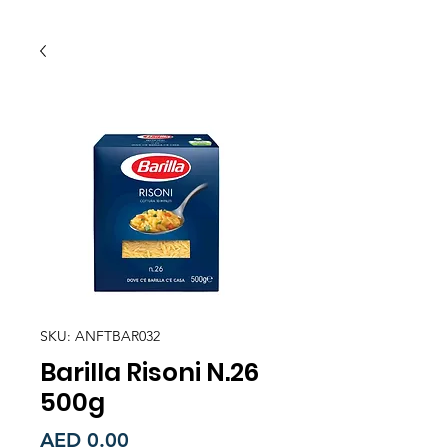
SKU: ANFTBAR032
Barilla Risoni N.26
500g
Price
AED 0.00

### [Brief]
Extract every line of text from the records above without changing anything, and leave the pictures out of your answer.

### [Result for this task]
SKU: ANFTBAR032
Barilla Risoni N.26
500g
Price
AED 0.00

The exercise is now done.